Savunma sanayinde bölgesel işbirliği, bölge ülkelerinin ortak güvenlik tehditlerine karşı dayanıklılığını artırırken, maliyetleri düşürmek ve teknolojik kapasiteyi geliştirmek açısından kritik öneme sahiptir. Ortak üretim ve teknoloji transferi, ülkelerin kendi savunma sanayilerini güçlendirmelerine ve üçüncü ülkelere ihracatta rekabet avantajı elde etmelerine imkan tanımaktadır. Ayrıca, bölgesel işbirliği güven tesisine ve siyasi istikrara katkı sağlarken, ülkelerin uluslararası arenada jeopolitik ağırlığını artırmaktadır Bu bağlamda, savunma sanayinde bölgesel işbirliği hem ekonomik hem de stratejik kazanımlar sunan çok boyutlu bir araç olduğunu söylemek mümkündür.

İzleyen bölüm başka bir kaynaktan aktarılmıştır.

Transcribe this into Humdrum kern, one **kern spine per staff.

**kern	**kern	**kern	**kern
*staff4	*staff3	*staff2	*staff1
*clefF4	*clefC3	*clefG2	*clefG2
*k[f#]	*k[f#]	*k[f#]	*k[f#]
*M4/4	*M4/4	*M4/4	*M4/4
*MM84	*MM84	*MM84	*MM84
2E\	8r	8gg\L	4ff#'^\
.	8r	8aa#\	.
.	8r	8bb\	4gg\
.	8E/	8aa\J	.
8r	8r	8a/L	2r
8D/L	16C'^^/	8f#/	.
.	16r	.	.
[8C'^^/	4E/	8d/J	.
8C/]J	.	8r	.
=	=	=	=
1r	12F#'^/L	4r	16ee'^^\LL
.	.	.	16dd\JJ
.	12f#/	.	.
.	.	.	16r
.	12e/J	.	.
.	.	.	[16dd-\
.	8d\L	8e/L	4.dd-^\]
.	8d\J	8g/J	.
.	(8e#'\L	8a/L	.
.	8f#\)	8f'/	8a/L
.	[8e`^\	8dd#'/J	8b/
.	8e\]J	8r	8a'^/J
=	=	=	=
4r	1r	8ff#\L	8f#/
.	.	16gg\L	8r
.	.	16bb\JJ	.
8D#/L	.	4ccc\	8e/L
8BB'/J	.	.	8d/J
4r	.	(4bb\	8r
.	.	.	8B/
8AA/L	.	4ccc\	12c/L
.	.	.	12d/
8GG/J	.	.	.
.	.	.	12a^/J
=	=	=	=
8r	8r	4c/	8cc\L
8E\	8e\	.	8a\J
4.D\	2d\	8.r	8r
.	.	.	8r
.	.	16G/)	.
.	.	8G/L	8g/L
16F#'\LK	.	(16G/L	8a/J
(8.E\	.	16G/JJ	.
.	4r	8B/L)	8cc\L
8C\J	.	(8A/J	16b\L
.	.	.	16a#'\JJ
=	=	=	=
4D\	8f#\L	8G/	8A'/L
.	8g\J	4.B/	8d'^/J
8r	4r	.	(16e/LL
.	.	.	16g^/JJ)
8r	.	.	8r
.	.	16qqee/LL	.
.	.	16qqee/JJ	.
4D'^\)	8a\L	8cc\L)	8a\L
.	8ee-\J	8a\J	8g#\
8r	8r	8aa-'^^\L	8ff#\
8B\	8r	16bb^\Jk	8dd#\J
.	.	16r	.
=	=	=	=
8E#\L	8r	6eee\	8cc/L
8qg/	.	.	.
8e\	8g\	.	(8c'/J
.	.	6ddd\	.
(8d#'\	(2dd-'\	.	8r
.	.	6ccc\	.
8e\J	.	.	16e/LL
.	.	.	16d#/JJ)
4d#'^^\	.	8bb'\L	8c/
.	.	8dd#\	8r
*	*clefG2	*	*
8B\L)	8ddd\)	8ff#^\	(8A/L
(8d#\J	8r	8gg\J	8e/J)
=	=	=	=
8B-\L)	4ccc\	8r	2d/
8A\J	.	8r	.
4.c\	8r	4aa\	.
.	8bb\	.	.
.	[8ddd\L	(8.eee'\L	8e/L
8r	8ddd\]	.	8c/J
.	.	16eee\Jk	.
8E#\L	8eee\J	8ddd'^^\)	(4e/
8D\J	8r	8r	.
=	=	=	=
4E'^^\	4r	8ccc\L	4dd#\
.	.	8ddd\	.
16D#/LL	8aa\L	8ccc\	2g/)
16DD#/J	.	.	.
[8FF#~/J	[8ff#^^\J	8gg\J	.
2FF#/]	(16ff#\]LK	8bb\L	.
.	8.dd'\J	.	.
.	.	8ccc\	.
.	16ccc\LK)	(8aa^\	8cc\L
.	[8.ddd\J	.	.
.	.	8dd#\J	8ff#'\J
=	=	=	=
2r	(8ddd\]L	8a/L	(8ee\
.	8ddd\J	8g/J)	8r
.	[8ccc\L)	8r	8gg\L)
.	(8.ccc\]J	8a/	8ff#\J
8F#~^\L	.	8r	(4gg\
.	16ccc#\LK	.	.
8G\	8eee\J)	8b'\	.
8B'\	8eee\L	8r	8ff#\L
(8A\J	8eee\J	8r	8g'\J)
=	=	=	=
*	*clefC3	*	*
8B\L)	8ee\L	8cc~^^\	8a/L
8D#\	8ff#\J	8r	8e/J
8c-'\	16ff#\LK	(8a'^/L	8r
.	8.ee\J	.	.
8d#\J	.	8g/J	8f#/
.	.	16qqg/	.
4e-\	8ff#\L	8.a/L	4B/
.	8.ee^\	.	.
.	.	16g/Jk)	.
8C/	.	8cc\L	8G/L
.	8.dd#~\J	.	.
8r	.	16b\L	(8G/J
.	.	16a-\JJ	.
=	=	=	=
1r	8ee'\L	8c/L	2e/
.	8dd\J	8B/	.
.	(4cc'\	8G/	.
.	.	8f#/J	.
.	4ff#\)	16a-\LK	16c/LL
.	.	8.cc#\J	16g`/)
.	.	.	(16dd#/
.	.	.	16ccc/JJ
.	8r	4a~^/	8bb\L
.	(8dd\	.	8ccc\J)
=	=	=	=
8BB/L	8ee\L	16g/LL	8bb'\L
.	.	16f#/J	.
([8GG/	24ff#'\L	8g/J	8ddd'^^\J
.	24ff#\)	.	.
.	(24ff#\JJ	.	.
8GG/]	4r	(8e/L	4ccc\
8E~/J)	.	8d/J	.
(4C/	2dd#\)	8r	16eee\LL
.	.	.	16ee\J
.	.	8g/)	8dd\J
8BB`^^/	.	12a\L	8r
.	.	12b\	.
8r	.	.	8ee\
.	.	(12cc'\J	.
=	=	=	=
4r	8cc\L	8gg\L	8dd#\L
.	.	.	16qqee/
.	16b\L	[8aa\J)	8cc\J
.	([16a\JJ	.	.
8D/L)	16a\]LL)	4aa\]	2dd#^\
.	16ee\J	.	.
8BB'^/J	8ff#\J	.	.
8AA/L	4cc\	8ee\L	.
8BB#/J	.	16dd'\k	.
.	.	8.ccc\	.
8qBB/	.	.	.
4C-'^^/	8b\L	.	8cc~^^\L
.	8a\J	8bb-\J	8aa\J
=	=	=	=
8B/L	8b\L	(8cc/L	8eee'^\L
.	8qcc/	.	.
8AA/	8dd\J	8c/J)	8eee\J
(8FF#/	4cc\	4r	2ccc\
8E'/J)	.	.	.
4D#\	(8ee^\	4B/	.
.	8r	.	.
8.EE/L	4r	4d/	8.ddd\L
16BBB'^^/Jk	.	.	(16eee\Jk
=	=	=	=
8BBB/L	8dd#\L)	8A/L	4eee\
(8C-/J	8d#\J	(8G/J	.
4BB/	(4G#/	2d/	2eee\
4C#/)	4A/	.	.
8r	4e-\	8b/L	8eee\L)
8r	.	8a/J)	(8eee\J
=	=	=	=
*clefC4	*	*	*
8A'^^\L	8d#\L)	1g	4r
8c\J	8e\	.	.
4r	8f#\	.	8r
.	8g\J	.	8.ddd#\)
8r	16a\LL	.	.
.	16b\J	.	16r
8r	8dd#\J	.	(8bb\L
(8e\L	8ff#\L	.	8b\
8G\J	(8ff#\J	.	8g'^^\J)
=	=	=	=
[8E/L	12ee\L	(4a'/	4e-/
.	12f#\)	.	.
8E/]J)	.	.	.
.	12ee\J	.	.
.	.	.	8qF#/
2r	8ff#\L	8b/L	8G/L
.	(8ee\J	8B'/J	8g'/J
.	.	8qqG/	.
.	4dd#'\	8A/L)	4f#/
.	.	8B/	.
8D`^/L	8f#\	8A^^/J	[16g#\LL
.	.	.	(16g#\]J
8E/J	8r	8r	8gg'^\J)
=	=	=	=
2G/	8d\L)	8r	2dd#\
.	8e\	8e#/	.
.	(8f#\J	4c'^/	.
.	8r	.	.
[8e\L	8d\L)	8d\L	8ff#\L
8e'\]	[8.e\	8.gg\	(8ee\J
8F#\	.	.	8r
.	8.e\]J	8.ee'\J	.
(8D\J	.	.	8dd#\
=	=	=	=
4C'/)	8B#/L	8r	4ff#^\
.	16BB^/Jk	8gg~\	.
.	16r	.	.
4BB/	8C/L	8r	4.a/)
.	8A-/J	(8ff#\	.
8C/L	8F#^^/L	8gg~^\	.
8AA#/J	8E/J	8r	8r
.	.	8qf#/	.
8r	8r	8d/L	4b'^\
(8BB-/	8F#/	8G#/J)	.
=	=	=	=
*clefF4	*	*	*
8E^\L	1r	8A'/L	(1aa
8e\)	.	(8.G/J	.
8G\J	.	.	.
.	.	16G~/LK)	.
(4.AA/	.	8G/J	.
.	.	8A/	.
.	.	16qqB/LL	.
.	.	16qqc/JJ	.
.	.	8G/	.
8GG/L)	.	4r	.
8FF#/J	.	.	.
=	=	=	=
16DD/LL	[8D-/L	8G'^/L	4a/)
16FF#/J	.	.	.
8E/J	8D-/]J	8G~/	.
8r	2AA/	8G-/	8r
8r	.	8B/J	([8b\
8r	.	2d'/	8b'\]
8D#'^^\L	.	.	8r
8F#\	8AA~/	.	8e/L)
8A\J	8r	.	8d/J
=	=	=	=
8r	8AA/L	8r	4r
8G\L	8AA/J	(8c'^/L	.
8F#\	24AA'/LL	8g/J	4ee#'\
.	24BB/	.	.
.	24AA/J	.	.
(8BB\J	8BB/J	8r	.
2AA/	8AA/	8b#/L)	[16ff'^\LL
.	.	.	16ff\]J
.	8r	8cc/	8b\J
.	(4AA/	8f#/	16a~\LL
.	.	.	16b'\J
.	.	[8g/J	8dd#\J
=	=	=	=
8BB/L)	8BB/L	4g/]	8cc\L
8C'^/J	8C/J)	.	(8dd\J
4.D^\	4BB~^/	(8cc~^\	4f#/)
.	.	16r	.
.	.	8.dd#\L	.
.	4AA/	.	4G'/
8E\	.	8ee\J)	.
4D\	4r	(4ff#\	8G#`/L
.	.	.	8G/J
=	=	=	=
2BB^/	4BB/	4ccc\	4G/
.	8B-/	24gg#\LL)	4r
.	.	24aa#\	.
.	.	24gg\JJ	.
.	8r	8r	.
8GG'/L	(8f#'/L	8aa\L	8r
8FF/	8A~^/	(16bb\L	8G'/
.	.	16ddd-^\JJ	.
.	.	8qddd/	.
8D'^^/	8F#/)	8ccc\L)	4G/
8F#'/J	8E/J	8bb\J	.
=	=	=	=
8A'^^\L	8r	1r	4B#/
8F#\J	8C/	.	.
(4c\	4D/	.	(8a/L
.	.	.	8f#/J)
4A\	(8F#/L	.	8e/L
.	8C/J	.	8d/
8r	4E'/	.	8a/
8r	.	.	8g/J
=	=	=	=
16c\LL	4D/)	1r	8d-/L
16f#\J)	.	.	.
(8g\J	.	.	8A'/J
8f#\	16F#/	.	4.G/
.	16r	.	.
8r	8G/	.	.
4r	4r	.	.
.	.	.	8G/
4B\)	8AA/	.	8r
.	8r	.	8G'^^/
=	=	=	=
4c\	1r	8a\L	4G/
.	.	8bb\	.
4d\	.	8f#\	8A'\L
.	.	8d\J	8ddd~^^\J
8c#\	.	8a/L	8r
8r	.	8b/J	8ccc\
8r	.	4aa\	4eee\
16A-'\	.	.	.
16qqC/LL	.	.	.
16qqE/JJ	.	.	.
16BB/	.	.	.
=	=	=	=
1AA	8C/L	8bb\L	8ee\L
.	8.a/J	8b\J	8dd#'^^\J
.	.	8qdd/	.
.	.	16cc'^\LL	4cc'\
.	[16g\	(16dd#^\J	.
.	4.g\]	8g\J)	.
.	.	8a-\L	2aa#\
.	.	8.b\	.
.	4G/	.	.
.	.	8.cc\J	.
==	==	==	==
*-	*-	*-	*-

Bölgesel bir güç olmak yolunda emin adımlarla yol alan Türk Devletleri Teşkilatının (TDT) da güvenlik alanında üye devletlerarasında işbirliğinin geliştirilmesi konusunda birçok faaliyetleri icra etmektedir. Cumhurbaşkanı Aliyev, 3 Kasım 2023’te “Türk Devri” mottosuyla gerçekleşen Astana Zirvesinde yaptığı konuşmada bu hususu şöyle dile getirmiştir:
“Ne yazık ki, bugün dünyanın çeşitli bölgelerinde uluslararası hukuk normları ağır bir şekilde ihlal ediliyor. Savaşlar ve kanlı çatışmalar yaşanıyor. Böyle bir durumda, her şeyden önce ülkelerin savunma potansiyeli, güvenliğin temel garantisi haline geliyor. Üye devletler arasında güvenlik, savunma ve savunma sanayii gibi alanlarda iş birliğinin daha da artırılması gerektiğine inanıyorum.”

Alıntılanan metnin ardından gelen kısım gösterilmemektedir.